In this case, the NMI is likely being asserted by the watchdog. So if
you are stuck in a loop with interrupts disabled, the register dump
might help you figure out where things are stuck. But as you say
below, knowing the value of the ErrorEPC register is critical.
Thank you David& Kevin for the detailed information.
Yes, in my case it's the watchdog, when I turn the watchdog off, the
machine just hangs, with no NMI dump.
Ok, I added the code to Print out the ErrorEPC, and got:
This address is not in vmlinux, but is the address of a loaded module.
So, I poked around in /sys/module/ until I found one that had that
cat /sys/module/linux_bcm_core/sections/.text :0xc000000001c4e000
And then did an objdump on this module. Since the module dump did not
contain the actual addresses that it was running from, I doctored up the
offsets by using the .text address from /sys/module/ of where the module
objdump.cavium -d --adjust-vma 0xc000000001c4e000 linux-bcm-core.ko
When looking at kernel modules, it can be helpful to show the
relocations as well, so add '-r' to your objdump command line...

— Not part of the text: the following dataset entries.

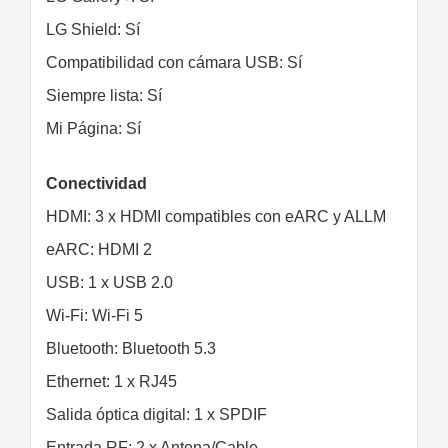
LG Shield: Sí
Compatibilidad con cámara USB: Sí
Siempre lista: Sí
Mi Página: Sí
Conectividad
HDMI: 3 x HDMI compatibles con eARC y ALLM
eARC: HDMI 2
USB: 1 x USB 2.0
Wi-Fi: Wi-Fi 5
Bluetooth: Bluetooth 5.3
Ethernet: 1 x RJ45
Salida óptica digital: 1 x SPDIF
Entrada RF: 2 x Antena/Cable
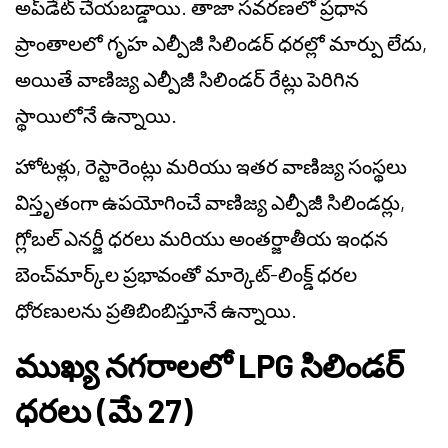
అప్‌డేట్ చేయబడ్డాయి. తాజా సవరణలో ప్రధాన
ప్రాంతాలలో గృహ ఎల్పీజీ సిలిండర్ ధరల్లో మార్పు లేదు,
అయితే వాణిజ్య ఎల్పీజీ సిలిండర్ రేట్లు పెరిగిన
స్థాయిలోనే ఉన్నాయి.
హోటళ్లు, రెస్టారెంట్లు మరియు ఇతర వాణిజ్య సంస్థలు
విస్తృతంగా ఉపయోగించే వాణిజ్య ఎల్పీజీ సిలిండర్లు,
గ్లోబల్ ఎనర్జీ ధరలు మరియు అంతర్జాతీయ ఇంధన
బెంచ్‌మార్క్‌ల ప్రభావంతో మార్కెట్-లింక్డ్ ధరల
ధోరణులను ప్రతిబింబిస్తూనే ఉన్నాయి.
ముఖ్య నగరాలలో LPG సిలిండర్
ధరలు (మే 27)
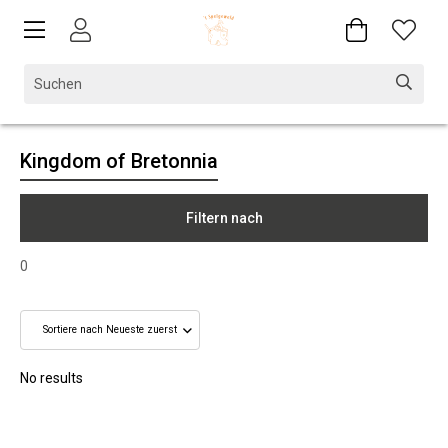
Kingdom of Bretonnia
Filtern nach
0
No results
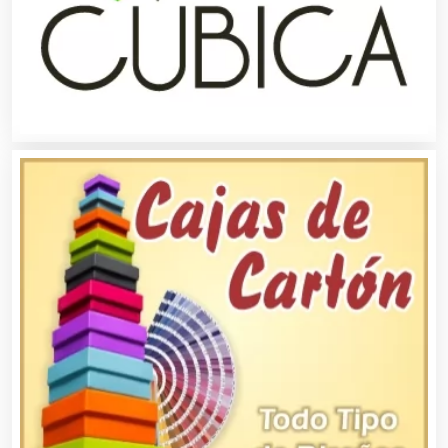
Automóviles Nuevos y Usados
Autopartes Eléctricas
Avaluos
Balnearios
Bancos
Banquetes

Just want to check if all this sounds correct so far? is my objdump
valid with the .text offset?
I got a hit on the ErrorEPC value in my dump:
c0000000023c5004: 08000000 j c000000000000000
... Once you turn on display or relocations, you can see where the jump
is really going. The relocations are applied by the kernel when loading
This line of code was inside a function called _default_assert, which on
assertion failure, did a printk() and went into an intentional infinite
loop, which explains the NMI dump. The only thing that puzzles me now, is
that the assert failure printk rarely displayed. Could that be because it
was called while interrupts were turned off? I suppose that would stop it
from showing up in /var/log/messages.
The assembly still does not make sense to me (first time with MIPS assembly)
but on examining the C code I think I understand what's going on here.
It seems like you may be onto the cause of the watchdog expiring, all
that's left is to figure out how you get into this spot in the first place.